Two elements must be satisfied in order to trigger this authorization:
(1) There must be “an active, systematic, and ongoing campaign of attacks against the Government or people of the United States in cyberspace, including attempting to influence American elections and democratic political processes”;
(2) The responsible party must be Russia, China, North Korea or Iran.
Note that Section 1642 makes the “National Command Authority” the relevant decision maker on those triggers. The NCA is, of course, the president together with the secretary of defense. Very interesting to specify the NCA as opposed to just the president, no?
2. What is then authorized?
Once those determinations are made by the NCA, Section 1642 pre-authorizes CYBERCOM in particular “to take appropriate and proportional action in foreign cyberspace to disrupt, defeat, and deter such attacks” (emphasis added by me). And the statute goes on to emphasize that this will count as “traditional military activity,” thus reinforcing Section 1632’s attempt to put an end to Title 50-related objections to CYBERCOM operations.
3. Is that really an AUMF-level of authority, or is it necessarily below the threshold at which the separation of powers comes into play and one arguably must have ongressional authorization?
As Libya, Syria, Kosovo and other examples attest, the executive branch takes a strikingly narrow view of when it needs congressional authorization for military activity in addition to Article II authority. From that point of view, Section 1642’s approval for proportional cyber actions arguably is superfluous as a legal matter (however significant it might be as a matter of policy and politics).
The War Powers Resolution (WPR) probably does not change that analysis, both because we might not be talking about activities that are likely to trigger the War Powers Resolution “clock” and because the notification requirements mentioned below (especially the one doubling-down on 10 U.S.C. §395) happen to be compatible with WPR notification requirements.
Note: This makes it merely academic to ponder what to make of the language at the end of 1642, stating that 1642 should not be read to “affect” the War Powers Resolution or the 2001 AUMF. That’s a pretty ambiguous phrase, of course. Does it mean that the 1642 authority is capped out at the level that would rise to hostilities? Would any WPR clock objection instead be met fairly with the response that 1642 is adequate authorization, satisfying without “affecting” the WPR?
4. Will we know when this authority is used?

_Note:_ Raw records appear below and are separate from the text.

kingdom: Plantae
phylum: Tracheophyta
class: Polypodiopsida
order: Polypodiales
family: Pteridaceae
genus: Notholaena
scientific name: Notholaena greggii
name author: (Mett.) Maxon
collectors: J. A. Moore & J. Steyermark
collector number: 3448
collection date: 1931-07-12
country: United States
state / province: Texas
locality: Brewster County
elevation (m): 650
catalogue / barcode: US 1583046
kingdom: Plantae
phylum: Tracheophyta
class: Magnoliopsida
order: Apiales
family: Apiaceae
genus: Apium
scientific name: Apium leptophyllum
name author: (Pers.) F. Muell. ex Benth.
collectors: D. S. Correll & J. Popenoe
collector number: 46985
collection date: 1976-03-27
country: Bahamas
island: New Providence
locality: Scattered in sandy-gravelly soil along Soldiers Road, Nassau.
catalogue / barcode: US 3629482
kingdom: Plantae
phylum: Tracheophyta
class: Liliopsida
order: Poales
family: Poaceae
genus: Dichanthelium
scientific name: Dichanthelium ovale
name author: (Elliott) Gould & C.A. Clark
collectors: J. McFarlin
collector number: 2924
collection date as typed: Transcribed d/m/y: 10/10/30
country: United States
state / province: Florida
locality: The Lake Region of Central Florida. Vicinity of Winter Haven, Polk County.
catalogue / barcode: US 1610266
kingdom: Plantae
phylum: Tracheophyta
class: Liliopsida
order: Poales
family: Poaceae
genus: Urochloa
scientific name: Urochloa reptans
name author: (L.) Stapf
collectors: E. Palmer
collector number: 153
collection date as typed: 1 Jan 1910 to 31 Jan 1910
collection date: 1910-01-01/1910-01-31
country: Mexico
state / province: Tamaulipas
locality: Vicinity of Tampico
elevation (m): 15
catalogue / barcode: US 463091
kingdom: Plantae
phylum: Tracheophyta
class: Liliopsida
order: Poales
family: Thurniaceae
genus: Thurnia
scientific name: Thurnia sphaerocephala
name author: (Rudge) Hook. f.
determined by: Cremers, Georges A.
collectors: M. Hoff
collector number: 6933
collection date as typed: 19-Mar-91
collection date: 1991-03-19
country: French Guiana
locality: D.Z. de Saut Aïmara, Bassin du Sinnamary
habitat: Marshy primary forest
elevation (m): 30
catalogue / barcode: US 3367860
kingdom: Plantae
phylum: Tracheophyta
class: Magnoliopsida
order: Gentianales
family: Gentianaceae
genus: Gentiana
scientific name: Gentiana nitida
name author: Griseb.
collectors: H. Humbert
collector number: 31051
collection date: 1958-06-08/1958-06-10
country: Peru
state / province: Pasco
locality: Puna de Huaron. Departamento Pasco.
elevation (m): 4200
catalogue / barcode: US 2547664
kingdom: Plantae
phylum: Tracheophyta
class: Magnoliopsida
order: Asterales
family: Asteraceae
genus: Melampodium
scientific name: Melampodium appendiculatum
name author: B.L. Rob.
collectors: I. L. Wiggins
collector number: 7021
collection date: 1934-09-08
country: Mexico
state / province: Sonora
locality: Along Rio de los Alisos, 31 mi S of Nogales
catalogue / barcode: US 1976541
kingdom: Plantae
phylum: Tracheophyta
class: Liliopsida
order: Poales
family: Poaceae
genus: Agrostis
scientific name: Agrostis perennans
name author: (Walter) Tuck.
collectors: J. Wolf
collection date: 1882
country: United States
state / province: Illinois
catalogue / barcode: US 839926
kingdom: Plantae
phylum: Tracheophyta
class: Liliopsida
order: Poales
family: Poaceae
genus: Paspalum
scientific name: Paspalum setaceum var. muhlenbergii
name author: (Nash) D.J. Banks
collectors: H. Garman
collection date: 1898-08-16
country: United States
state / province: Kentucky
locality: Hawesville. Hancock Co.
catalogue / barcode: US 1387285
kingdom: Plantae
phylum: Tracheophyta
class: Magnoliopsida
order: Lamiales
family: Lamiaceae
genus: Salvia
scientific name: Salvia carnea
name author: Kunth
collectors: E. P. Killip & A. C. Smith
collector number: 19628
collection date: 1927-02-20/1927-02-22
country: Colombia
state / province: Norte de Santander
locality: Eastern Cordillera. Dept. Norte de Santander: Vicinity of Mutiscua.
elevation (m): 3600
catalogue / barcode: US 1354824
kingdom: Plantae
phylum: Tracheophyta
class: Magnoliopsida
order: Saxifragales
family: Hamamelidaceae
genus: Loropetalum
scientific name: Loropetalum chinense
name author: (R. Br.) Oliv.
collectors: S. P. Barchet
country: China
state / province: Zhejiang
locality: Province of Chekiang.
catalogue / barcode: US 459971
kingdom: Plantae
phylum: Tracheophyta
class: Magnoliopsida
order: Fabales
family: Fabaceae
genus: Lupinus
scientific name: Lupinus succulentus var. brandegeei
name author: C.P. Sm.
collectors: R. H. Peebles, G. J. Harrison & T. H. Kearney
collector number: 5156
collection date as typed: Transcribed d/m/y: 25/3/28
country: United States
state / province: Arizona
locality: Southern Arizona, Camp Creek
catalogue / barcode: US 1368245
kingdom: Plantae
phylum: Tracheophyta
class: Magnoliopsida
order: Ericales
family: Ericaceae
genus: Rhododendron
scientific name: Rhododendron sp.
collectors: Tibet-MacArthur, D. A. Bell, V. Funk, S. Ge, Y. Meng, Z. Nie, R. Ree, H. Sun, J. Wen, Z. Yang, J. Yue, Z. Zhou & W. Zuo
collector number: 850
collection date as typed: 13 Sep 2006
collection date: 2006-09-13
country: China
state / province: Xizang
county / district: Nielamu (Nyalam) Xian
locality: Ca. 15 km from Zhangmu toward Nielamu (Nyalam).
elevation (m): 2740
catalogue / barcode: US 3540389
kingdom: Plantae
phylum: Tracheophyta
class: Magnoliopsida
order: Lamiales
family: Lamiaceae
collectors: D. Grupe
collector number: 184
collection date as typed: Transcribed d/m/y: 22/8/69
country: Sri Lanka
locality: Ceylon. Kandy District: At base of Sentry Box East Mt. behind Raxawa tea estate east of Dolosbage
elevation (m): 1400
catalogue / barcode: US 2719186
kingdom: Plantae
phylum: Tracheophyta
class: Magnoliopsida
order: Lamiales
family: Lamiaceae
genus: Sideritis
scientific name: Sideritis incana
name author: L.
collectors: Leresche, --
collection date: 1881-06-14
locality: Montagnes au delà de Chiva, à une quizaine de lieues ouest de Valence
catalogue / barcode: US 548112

First, Section 1642 specifies in an excess of caution that activities under this authority must be reported under 10 U.S.C. §395 (the old 10 U.S.C. §130j, with the requirement of a written notification from the secretary of defense within 48 hours).
Second, Section 1642 also adds, in another excess of caution, that this requires reporting under the quarterly system of 10 U.S.C. §484.
But of course neither of those systems specifies reporting to the public; outsiders are not often going to have a good sense of what, if any, use 1642 gets.